** Opening Provided data block **

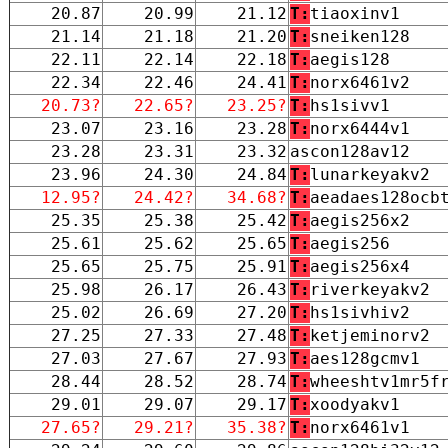
20.87
20.99
21.12
T:
tiaoxinv1
21.14
21.18
21.20
T:
sneiken128
22.11
22.14
22.18
T:
aegis128
22.34
22.46
24.41
T:
norx6461v2
20.73?
22.65?
23.25?
T:
hs1sivv1
23.07
23.16
23.28
T:
norx6444v1
23.28
23.31
23.32
ascon128av12
23.96
24.30
24.84
T:
lunarkeyakv2
12.95?
24.42?
34.68?
T:
aeadaes128ocb
25.35
25.38
25.42
T:
aegis256x2
25.61
25.62
25.65
T:
aegis256
25.65
25.75
25.91
T:
aegis256x4
25.98
26.17
26.43
T:
riverkeyakv2
25.02
26.69
27.20
T:
hs1sivhiv2
27.25
27.33
27.48
T:
ketjeminorv2
27.03
27.67
27.93
T:
aes128gcmv1
28.44
28.52
28.74
T:
wheeshtv1mr5f
29.01
29.07
29.17
T:
xoodyakv1
27.65?
29.21?
35.38?
T:
norx6461v1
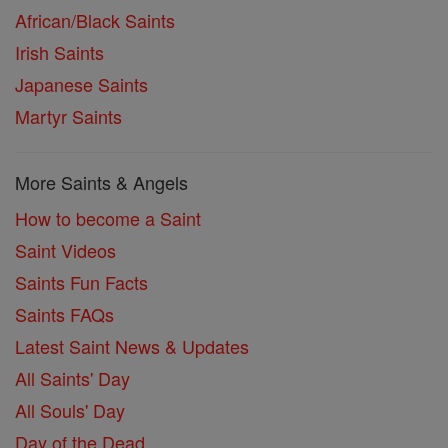
African/Black Saints
Irish Saints
Japanese Saints
Martyr Saints
More Saints & Angels
How to become a Saint
Saint Videos
Saints Fun Facts
Saints FAQs
Latest Saint News & Updates
All Saints' Day
All Souls' Day
Day of the Dead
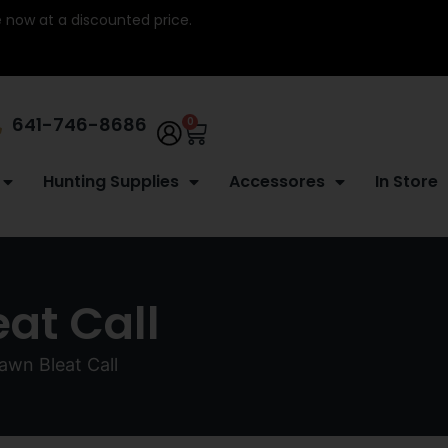
re now at a discounted price.
641-746-8686
0
Hunting Supplies
Accessores
In Store
at Call
wn Bleat Call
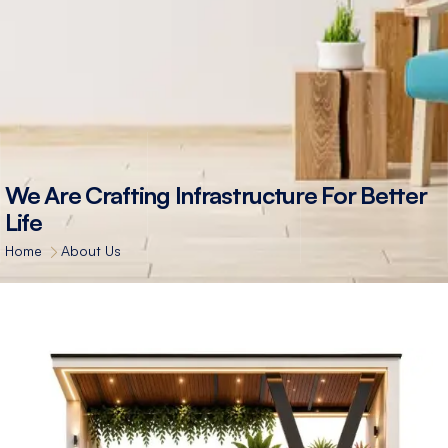
We Are Crafting Infrastructure For Better
Life
Home
About Us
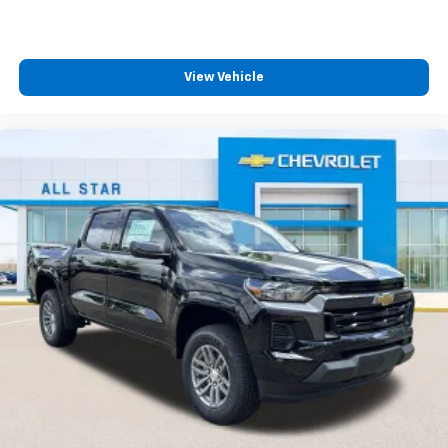
View Vehicle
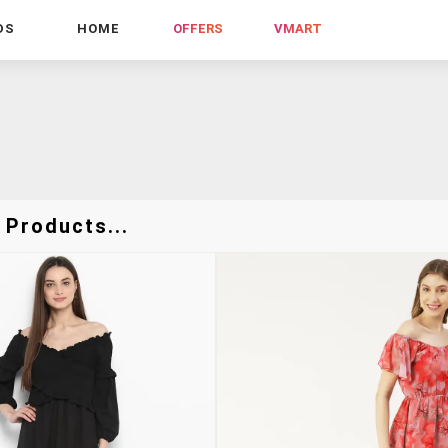
DS
HOME
OFFERS
VMART
 Products...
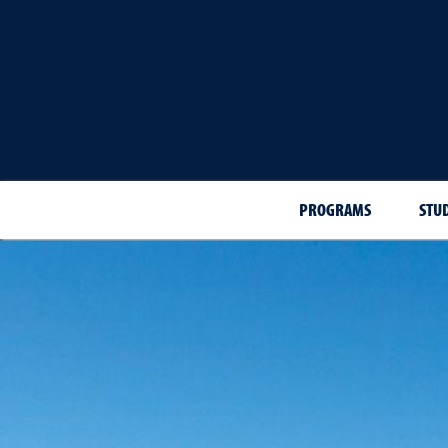
PROGRAMS
STU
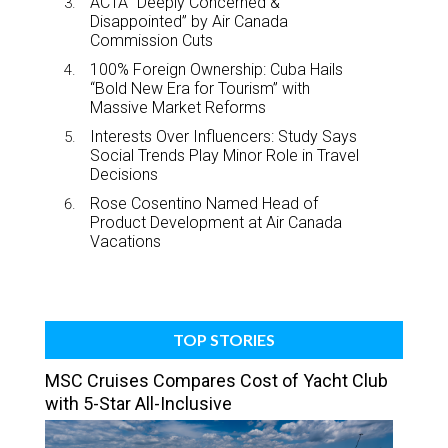
ACTA “Deeply Concerned &
Disappointed” by Air Canada
Commission Cuts
100% Foreign Ownership: Cuba Hails
“Bold New Era for Tourism” with
Massive Market Reforms
Interests Over Influencers: Study Says
Social Trends Play Minor Role in Travel
Decisions
Rose Cosentino Named Head of
Product Development at Air Canada
Vacations
TOP STORIES
MSC Cruises Compares Cost of Yacht Club
with 5-Star All-Inclusive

** Closing Provided data block **

Exercise aim
Every line between the one containing "lunarkeyakv2" and the last line of the data above, both included, should be copied exactly, but not the pictures.

Solution to this exercise
lunarkeyakv2
12.95?
24.42?
34.68?
T:
aeadaes128ocb
25.35
25.38
25.42
T:
aegis256x2
25.61
25.62
25.65
T:
aegis256
25.65
25.75
25.91
T:
aegis256x4
25.98
26.17
26.43
T:
riverkeyakv2
25.02
26.69
27.20
T:
hs1sivhiv2
27.25
27.33
27.48
T:
ketjeminorv2
27.03
27.67
27.93
T:
aes128gcmv1
28.44
28.52
28.74
T:
wheeshtv1mr5f
29.01
29.07
29.17
T:
xoodyakv1
27.65?
29.21?
35.38?
T:
norx6461v1
African/Black Saints
Irish Saints
Japanese Saints
Martyr Saints
More Saints & Angels
How to become a Saint
Saint Videos
Saints Fun Facts
Saints FAQs
Latest Saint News & Updates
All Saints' Day
All Souls' Day
Day of the Dead
re now at a discounted price.
641-746-8686
0
Hunting Supplies
Accessores
In Store
at Call
wn Bleat Call
We Are Crafting Infrastructure For Better
Life
Home
About Us
View Vehicle
DS
HOME
OFFERS
VMART
 Products...
PROGRAMS
STU
ACTA “Deeply Concerned &
Disappointed” by Air Canada
Commission Cuts
100% Foreign Ownership: Cuba Hails
“Bold New Era for Tourism” with
Massive Market Reforms
Interests Over Influencers: Study Says
Social Trends Play Minor Role in Travel
Decisions
Rose Cosentino Named Head of
Product Development at Air Canada
Vacations
TOP STORIES
MSC Cruises Compares Cost of Yacht Club
with 5-Star All-Inclusive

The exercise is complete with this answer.